Suatu minat telah timbul pada kebenaran yang diajarkannya. Orang-orang sangat banyak berkumpul mendengarkan khotbahnya. Banyak diantara para pendengar adalah orang-orang yang sudah lama tidak menghadiri upacara perbaktian. Ia memulai pelayanannya dan membuka Injil, dan membacanya dan menerangkannya kepada para pendengarnya berita kehidupan itu, pengajaran dan kematian Kristus. Disini, sebagaimana juga di Einsiedeln, ia menyampaikan firman Allah sebagai satu-satunya kuasa mutlak, dan kematian Kristus sebagai satu-satunya korban yang sempurna. Ia berkata, “Saya ingin menuntun kamu sekalian kepada kristus — kepada Kristus, sumber keselamatan yang benar.” — Idem, b. 8, ch. 6. Disekeliling pengkhotbah itu berkerumun orang-orang dari segala lapisan — para negarawan dan cendekiawan, para pekerja dan petani. Mereka mendengarkan kata-kata Zwingle dengan perhatian yang mendalam. Ia bukan saja mengumumkan untuk memberikan keselamatan dengan cuma-cuma, tetapi tanpa gentar mencela kejahatan dan kebejatan pada zaman itu. Banyak yang pulang dari katedral memuji Tuhan. “Orang ini,” kata mereka, “adalah pengkhotbah kebenaran. Ia adalah Musa kita, yang memimpin kita keluar dari kegelapan Mesir ini.” — Idem, b. 8, ch. 6.
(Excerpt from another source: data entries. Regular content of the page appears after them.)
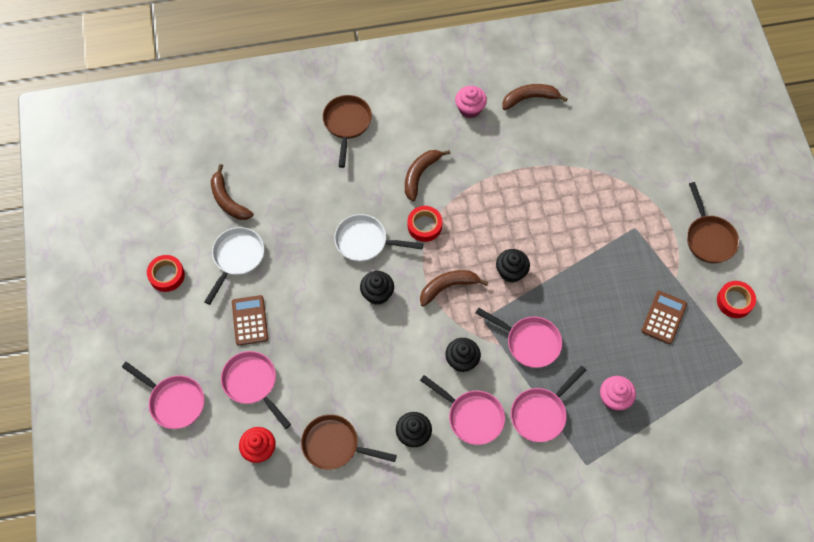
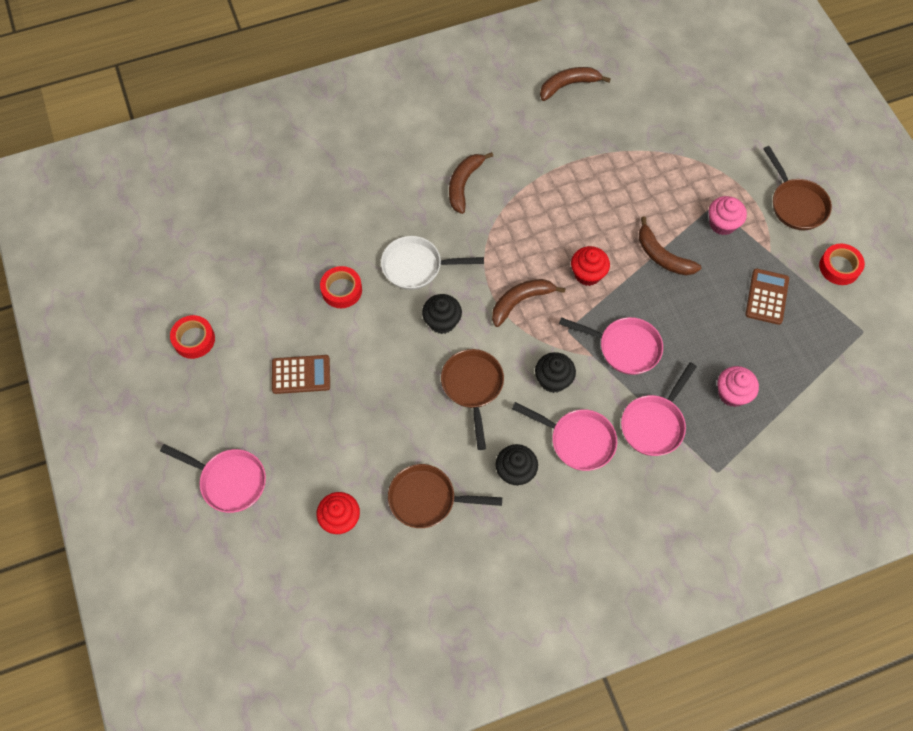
camera: 10 degrees left, 0 degrees up
(228, 200) = (250, 245): brown banana -> brown banana (662, 256)
(237, 258) = (272, 308): white pan -> none
(250, 320) = (301, 375): brown calculator -> brown calculator turned 105 degrees clockwise
(252, 384) = (318, 445): pink pan -> none
(347, 124) = (370, 142): brown pan -> brown pan (473, 387)
(424, 226) = (480, 239): red tape -> red tape (341, 290)
(470, 109) = (504, 106): pink cupcake -> pink cupcake (722, 224)
(511, 272) = (587, 274): black cupcake -> red cupcake

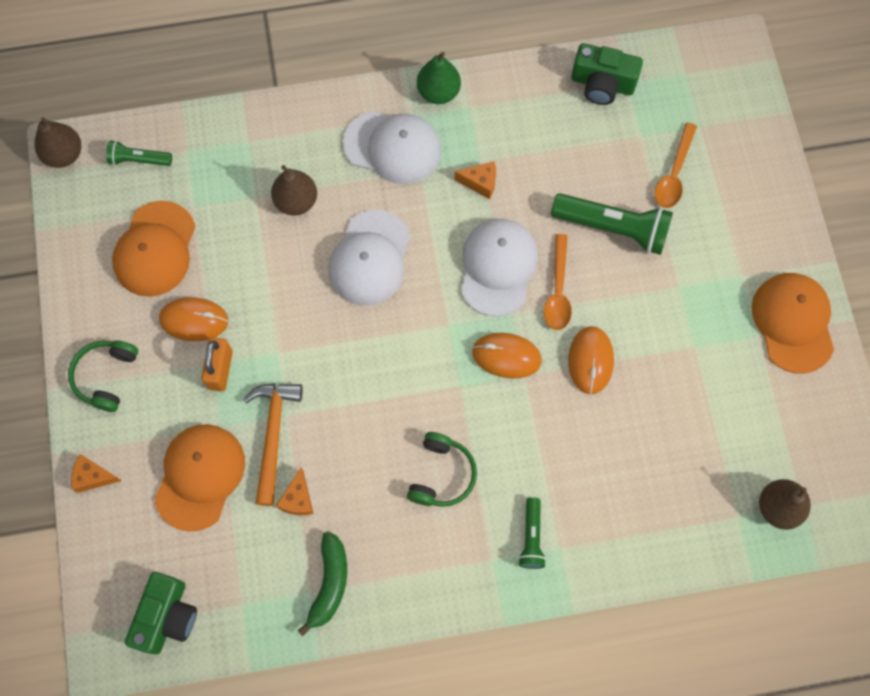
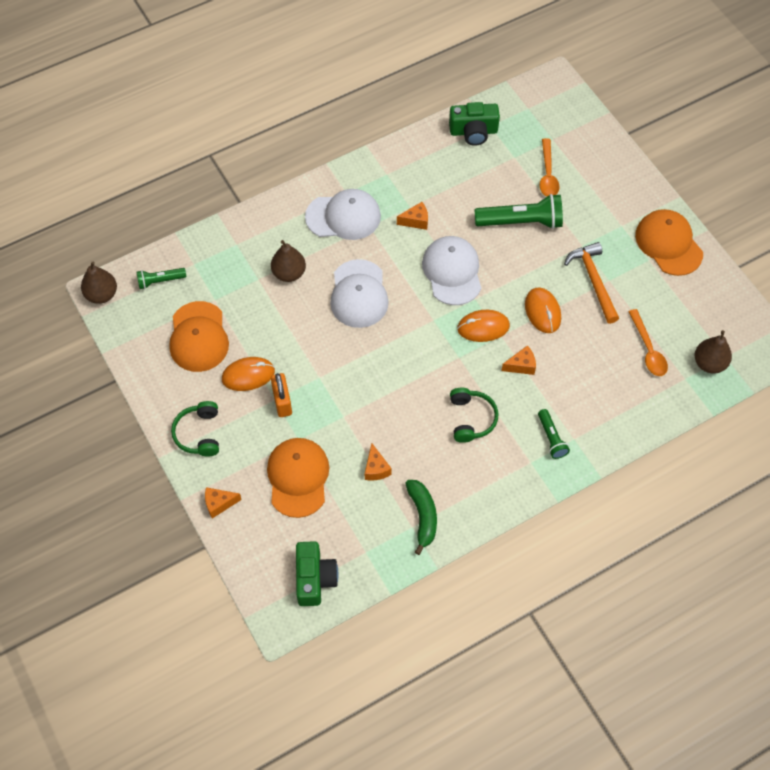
camera: 20 degrees left, 10 degrees down
(273, 435) = (339, 433): orange hammer -> orange hammer (593, 281)
(438, 92) = (360, 171): green pear -> none
(533, 425) = (521, 365): none -> orange cheese
(558, 290) = (500, 273): orange spoon -> orange spoon (648, 349)

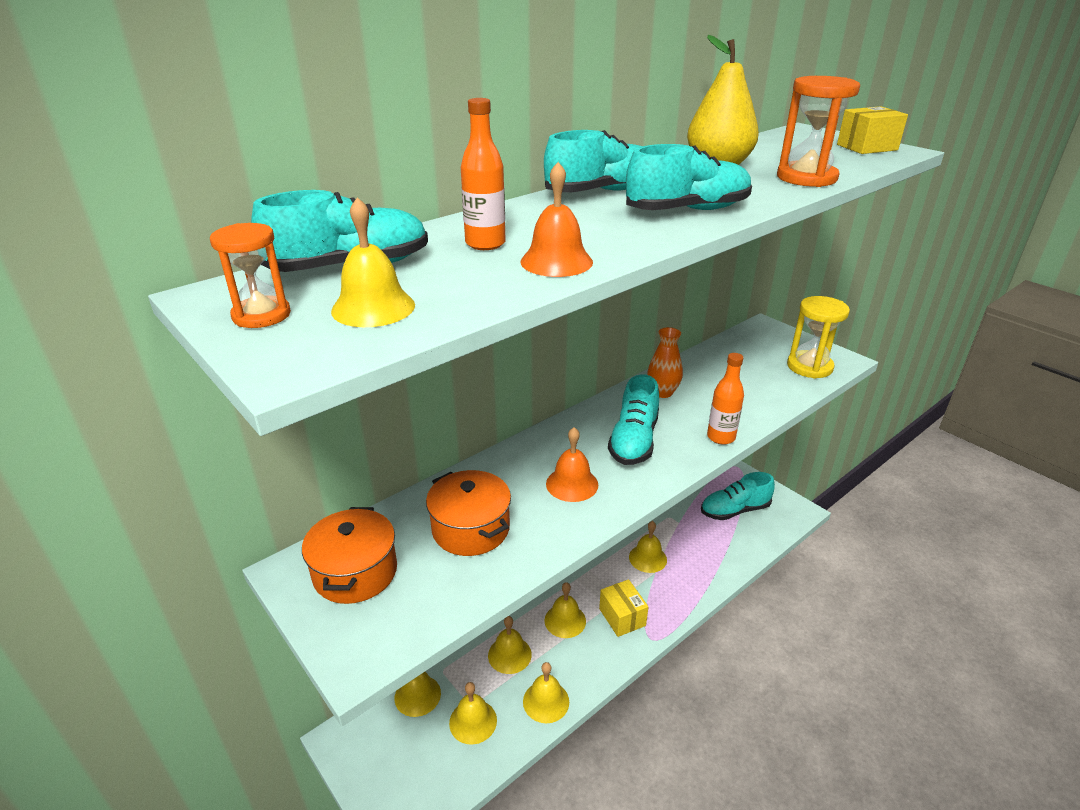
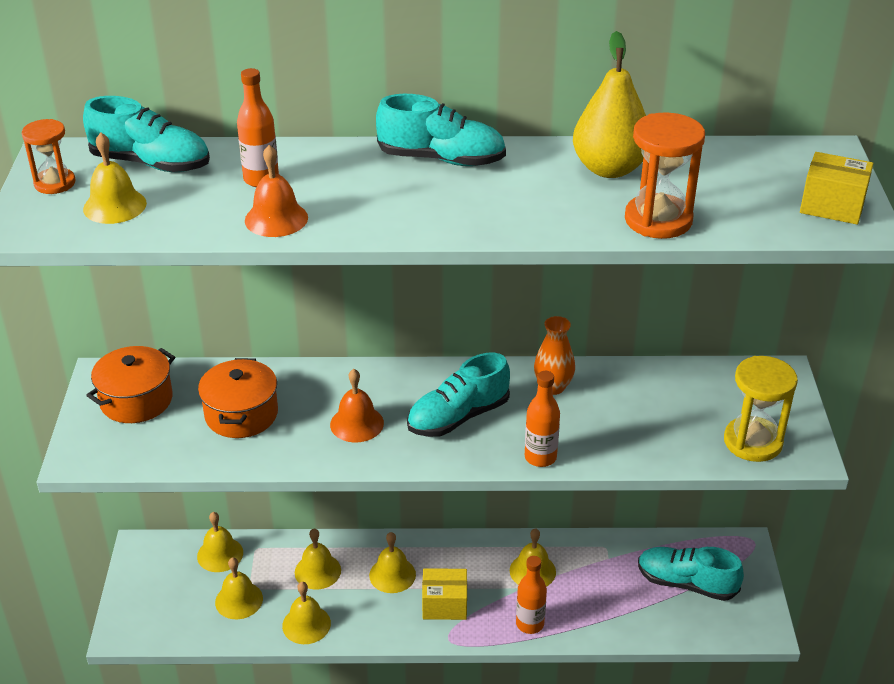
camera: 40 degrees right, 5 degrees up
(622, 617) = (444, 604): yellow box -> yellow box turned 75 degrees clockwise
(686, 593) = (530, 624): none -> orange bottle
(687, 210) = (465, 211): turquoise shoe -> none

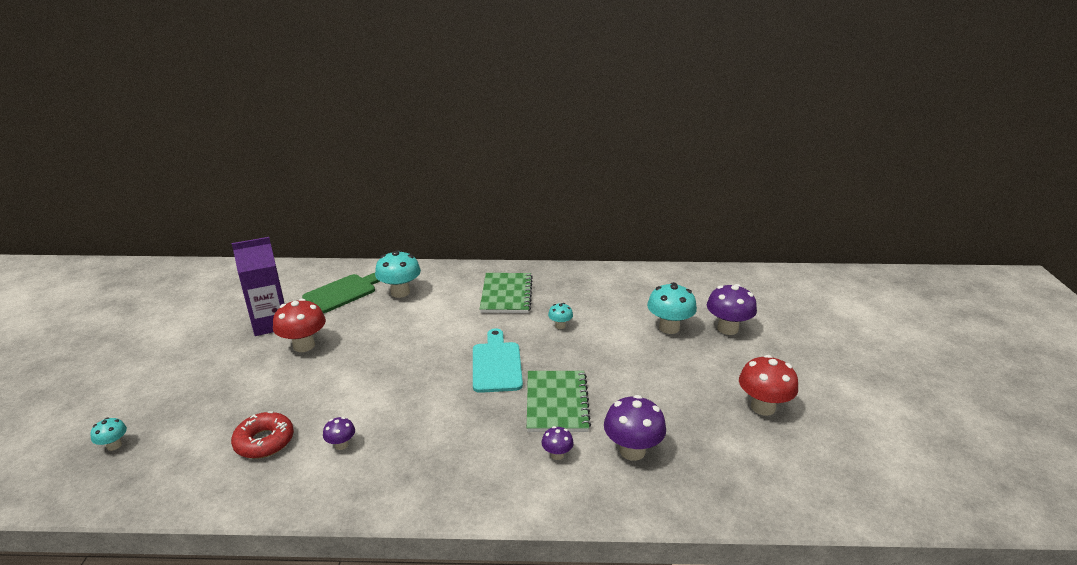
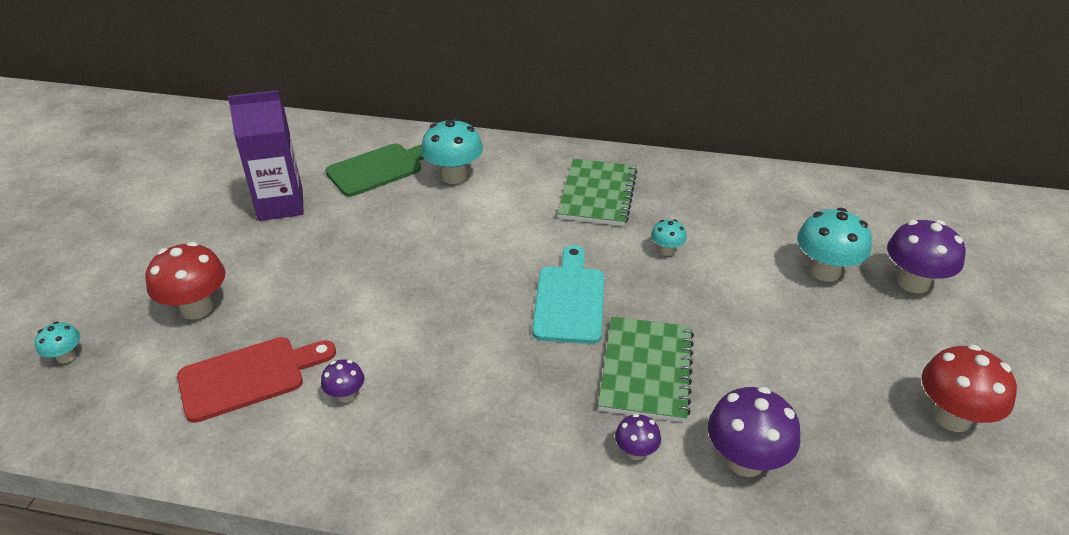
camera: 10 degrees right, 10 degrees up
(264, 441) = (249, 376): red donut -> red cutting board
(304, 345) = (318, 241): red mushroom -> red mushroom (197, 308)

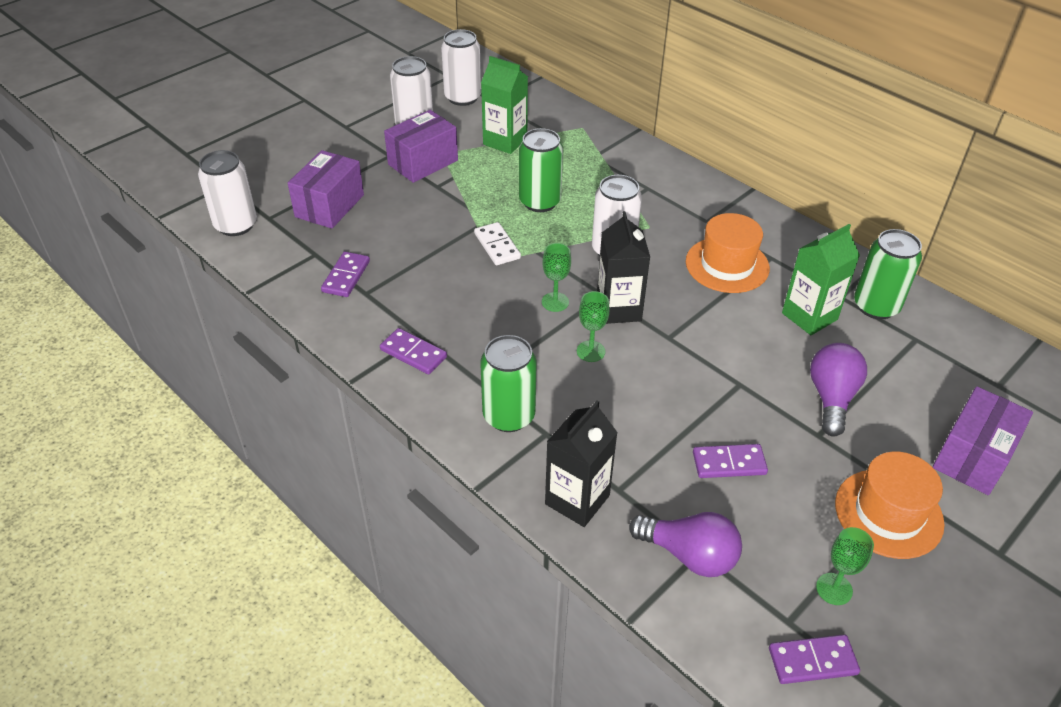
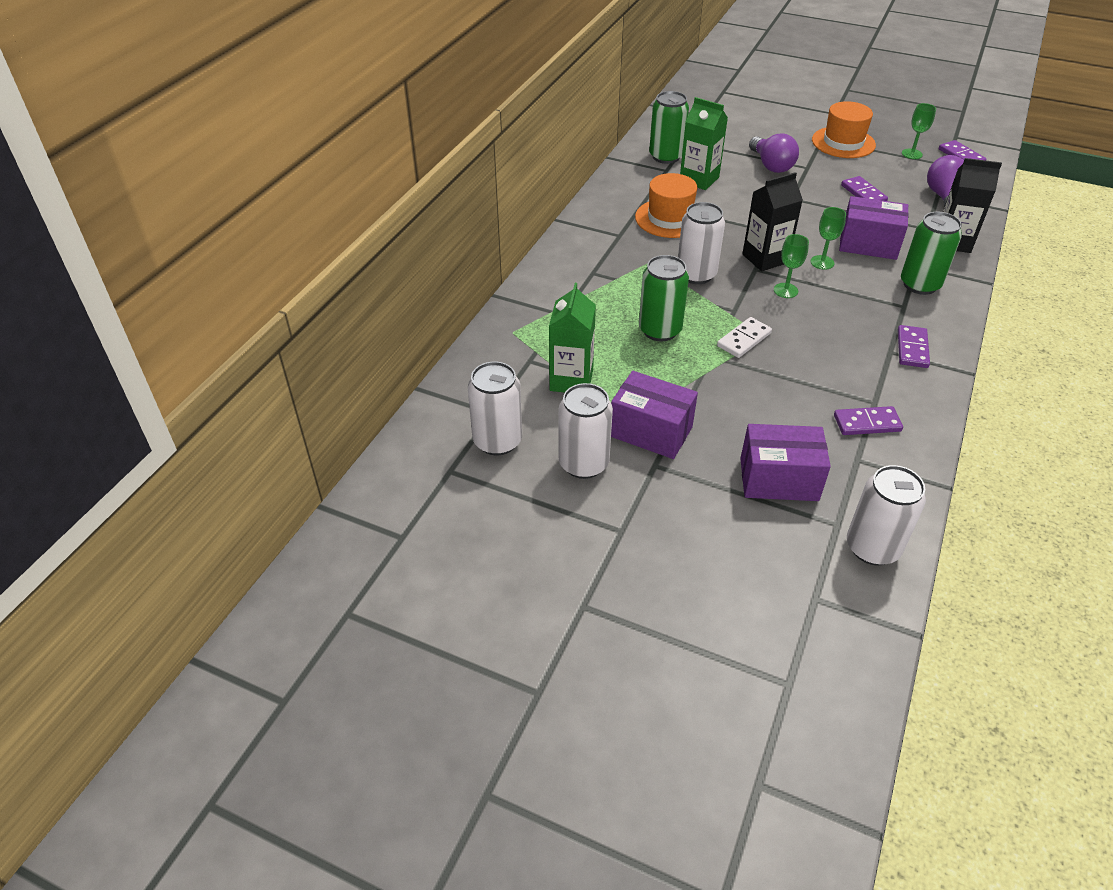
camera: 110 degrees left, 0 degrees up
(831, 398) = (771, 165): purple light bulb -> purple light bulb turned 105 degrees counterclockwise
(973, 457) = (773, 121): purple box -> purple box (868, 244)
Akan tetapi walaupun pada mulanya pekerjaannya telah diterima dengan semangat yang tinggi, perlawanan timbul setelah beberapa lama waktunya. Para biarawan menghalang-halangi usahanya dan mencela ajaran-ajarannya. Banyak yang menyerangnya dengan ejekan dan cemoohan; yang lain bertindak kurang ajar dan mengancam. Tetapi Zwingle menanggung semuanya dengan sabar, dan berkata, “Jikalau kita ingin memenangkan orang jahat kepada Kristus, kita harus menutup mata kita terhadap banyak hal.” — Idem, b. 8, ch. 6.
Kira-kira pada waktu ini seorang anggota baru tampil untuk memajukan pekerjaan pembaharuan. Seorang anggota ordo Lucian telah dikirim ke Zurich dengan membawa beberapa tulisan-tulisan Luther oleh seorang sahabat di Basil, yang imannya telah dibaharuai. Ia menyarankan bahwa dengan menjual buku-buku ini mungkin akan menjadi satu alat ampuh untuk menyebarkan terang kebenaran itu. “Pastikan,” ia menulis kepada Zwingle, “apakah orang ini cukup bijaksana dan trampil; jika demikian, biarkanlah ia menjual dari kota ke kota, dari desa ke desa dan bahkan dari rumah ke rumah orang-orang Swis, karya-karya Luther, terutama pembahasannya atas Doa Tuhan Yesus, yang ditulis untuk orang awam. Semakin banyak yang mengetahui, semakin banyak pembeli yang ditemukan.” — Idem, b. 8, ch. 6. Demikianlah terang kebenaran memperoleh jalan masuk.